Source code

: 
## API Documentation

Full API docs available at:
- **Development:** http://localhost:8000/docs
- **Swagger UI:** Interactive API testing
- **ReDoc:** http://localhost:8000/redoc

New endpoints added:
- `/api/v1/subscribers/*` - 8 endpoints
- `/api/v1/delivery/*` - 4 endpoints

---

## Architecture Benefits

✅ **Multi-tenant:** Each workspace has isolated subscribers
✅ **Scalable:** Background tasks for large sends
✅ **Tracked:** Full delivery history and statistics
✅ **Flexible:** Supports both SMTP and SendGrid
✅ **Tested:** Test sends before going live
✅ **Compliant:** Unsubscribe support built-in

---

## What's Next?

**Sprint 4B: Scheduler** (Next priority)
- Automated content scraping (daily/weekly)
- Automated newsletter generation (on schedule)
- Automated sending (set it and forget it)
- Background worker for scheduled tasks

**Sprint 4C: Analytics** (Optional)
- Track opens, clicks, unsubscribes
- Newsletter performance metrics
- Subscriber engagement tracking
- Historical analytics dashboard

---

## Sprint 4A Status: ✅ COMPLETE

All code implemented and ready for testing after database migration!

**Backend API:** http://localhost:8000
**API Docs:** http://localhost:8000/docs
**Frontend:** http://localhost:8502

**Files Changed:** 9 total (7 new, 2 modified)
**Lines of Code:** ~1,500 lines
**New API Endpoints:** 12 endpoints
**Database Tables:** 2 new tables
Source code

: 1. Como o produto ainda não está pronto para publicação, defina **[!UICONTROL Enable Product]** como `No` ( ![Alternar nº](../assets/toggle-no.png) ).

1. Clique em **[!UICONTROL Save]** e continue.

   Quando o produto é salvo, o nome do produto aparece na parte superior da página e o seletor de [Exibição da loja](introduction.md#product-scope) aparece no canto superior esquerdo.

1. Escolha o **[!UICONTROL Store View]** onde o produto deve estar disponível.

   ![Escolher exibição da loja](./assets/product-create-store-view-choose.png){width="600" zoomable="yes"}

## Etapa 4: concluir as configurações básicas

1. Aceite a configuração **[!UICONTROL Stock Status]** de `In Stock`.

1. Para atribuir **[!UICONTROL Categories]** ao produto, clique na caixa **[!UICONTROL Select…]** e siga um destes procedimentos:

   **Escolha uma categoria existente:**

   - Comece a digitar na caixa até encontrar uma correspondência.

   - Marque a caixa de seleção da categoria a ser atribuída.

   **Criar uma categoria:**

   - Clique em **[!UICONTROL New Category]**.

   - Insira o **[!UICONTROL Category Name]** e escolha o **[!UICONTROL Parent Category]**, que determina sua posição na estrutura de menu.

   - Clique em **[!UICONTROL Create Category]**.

→ Exercise aim:
Go through the entries above and copy each line with "Automated" in it.

→ Result below:
- Automated content scraping (daily/weekly)
- Automated newsletter generation (on schedule)
- Automated sending (set it and forget it)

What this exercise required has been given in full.